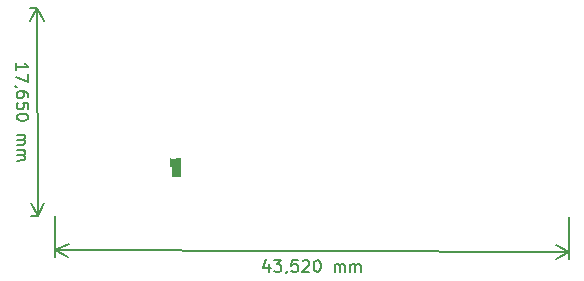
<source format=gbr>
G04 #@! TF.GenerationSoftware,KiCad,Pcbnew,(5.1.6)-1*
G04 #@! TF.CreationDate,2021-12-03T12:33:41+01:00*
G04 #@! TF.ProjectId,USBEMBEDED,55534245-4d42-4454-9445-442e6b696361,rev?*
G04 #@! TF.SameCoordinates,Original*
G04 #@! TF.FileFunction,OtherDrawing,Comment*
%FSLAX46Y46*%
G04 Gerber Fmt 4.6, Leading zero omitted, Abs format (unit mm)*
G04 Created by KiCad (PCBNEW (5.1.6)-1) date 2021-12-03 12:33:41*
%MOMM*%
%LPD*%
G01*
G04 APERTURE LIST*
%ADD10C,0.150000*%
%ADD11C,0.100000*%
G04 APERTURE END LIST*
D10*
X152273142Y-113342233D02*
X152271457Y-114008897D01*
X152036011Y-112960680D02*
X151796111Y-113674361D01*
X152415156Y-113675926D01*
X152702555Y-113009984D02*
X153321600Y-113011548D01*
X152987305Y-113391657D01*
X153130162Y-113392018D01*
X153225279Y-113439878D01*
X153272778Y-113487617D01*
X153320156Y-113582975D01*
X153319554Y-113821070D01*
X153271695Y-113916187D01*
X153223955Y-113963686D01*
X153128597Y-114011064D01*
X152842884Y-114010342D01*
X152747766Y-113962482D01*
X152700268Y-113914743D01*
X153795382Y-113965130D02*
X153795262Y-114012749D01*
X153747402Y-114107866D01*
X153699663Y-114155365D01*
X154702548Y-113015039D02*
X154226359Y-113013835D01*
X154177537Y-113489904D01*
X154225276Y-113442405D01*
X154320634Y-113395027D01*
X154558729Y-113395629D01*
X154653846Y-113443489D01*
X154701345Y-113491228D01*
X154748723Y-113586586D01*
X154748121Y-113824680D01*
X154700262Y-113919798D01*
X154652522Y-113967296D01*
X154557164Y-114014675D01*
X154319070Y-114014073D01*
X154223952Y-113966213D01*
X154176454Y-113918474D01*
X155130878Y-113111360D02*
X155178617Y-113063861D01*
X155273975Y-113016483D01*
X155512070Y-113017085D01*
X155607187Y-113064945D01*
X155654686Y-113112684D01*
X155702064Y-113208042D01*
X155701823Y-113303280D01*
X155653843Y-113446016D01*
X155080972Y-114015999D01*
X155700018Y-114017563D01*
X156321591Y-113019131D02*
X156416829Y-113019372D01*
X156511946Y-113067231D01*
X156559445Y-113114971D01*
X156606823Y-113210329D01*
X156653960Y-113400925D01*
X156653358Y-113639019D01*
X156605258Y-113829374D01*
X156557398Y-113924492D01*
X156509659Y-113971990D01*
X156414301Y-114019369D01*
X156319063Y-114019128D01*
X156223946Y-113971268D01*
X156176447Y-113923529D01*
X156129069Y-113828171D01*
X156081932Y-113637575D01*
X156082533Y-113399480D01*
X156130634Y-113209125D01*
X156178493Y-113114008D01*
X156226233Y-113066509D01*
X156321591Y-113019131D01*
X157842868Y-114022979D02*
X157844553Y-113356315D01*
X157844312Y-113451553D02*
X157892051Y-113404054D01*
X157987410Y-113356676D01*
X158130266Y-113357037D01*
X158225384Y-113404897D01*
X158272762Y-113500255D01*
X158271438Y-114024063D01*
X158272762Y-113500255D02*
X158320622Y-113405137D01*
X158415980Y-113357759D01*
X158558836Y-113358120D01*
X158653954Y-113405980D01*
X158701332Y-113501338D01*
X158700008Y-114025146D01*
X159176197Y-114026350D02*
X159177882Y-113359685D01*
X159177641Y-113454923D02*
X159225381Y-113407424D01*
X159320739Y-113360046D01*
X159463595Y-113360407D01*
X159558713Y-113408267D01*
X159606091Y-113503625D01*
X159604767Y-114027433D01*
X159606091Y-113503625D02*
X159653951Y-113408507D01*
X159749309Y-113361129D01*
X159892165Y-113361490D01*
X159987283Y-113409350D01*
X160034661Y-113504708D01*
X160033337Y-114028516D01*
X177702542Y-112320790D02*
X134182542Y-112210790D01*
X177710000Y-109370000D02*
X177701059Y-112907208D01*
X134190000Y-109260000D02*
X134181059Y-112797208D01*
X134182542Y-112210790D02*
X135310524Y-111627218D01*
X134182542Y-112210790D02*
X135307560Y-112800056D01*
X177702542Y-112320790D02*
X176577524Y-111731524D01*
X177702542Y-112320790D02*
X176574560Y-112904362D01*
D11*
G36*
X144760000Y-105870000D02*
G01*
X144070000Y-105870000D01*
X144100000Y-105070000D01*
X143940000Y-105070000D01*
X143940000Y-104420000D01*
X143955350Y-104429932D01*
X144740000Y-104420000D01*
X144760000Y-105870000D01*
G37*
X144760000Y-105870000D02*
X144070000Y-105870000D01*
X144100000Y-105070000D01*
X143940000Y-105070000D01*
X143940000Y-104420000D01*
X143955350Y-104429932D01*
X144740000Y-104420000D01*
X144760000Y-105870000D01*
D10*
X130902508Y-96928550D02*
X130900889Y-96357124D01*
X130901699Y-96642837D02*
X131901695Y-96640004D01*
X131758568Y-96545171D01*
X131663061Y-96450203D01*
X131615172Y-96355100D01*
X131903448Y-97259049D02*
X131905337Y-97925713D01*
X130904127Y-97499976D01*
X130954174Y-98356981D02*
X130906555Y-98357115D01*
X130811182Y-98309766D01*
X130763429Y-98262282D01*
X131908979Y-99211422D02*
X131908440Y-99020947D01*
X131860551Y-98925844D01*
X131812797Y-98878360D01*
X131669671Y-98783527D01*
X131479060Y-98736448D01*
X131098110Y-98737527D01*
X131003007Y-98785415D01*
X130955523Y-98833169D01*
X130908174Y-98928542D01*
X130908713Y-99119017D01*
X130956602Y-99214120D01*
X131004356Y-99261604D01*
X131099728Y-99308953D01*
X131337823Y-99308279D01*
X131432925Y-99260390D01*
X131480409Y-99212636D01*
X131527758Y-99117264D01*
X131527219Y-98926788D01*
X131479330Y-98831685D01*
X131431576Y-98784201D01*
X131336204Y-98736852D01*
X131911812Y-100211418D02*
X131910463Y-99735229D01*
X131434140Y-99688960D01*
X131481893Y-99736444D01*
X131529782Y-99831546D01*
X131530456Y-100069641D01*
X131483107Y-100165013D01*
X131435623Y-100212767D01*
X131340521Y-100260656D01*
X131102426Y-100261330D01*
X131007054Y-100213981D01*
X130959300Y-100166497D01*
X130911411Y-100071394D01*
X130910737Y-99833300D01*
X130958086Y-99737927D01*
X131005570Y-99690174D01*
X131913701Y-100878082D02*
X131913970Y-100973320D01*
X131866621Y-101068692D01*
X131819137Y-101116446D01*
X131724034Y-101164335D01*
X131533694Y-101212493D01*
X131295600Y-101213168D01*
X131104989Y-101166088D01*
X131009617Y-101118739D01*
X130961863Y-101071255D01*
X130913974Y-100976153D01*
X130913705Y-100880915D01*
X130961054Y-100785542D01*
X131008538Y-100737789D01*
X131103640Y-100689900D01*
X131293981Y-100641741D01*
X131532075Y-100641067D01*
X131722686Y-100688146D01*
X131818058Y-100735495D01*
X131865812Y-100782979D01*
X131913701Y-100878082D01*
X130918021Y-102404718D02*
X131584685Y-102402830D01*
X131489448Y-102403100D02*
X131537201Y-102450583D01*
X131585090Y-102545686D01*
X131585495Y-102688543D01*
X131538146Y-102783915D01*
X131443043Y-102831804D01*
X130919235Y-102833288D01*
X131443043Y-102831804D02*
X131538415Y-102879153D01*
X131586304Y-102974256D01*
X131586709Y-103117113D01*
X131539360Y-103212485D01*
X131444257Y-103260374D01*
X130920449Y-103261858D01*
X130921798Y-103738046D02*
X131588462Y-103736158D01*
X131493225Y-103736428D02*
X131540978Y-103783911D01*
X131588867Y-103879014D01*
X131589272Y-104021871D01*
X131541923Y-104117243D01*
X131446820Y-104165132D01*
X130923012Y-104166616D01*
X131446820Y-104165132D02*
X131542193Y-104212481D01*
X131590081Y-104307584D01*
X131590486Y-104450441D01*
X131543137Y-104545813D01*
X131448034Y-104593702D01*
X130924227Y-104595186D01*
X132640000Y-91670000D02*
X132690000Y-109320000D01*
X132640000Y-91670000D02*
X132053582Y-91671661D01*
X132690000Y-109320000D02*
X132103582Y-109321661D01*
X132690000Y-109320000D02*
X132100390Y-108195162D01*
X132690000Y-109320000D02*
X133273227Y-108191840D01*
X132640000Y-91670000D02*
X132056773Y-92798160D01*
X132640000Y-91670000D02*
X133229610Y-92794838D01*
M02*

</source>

········

## Instructions for the task
In the data above, copy every line where the string "APERTURE" appears.

## Finished task
G04 APERTURE LIST*
G04 APERTURE END LIST*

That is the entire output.